HOW TO COMPLETE THIS TASK: Could you return every line of the material that contains the word "carry"?

SUPPLIED RECORDS:
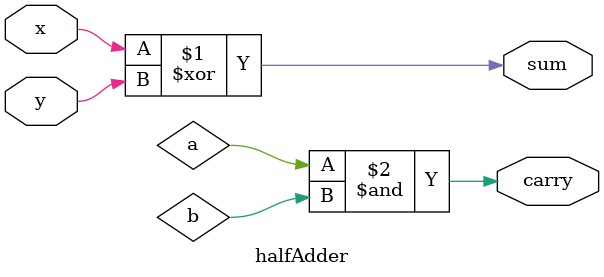
<source format=v>
module halfAdder(x,y,sum,carry);
  input x,y;
  output sum,carry;
  xor(sum,x,y);
  and(carry,a,b);
endmodule

</source>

EXERCISE SOLUTION:
module halfAdder(x,y,sum,carry);
  output sum,carry;
  and(carry,a,b);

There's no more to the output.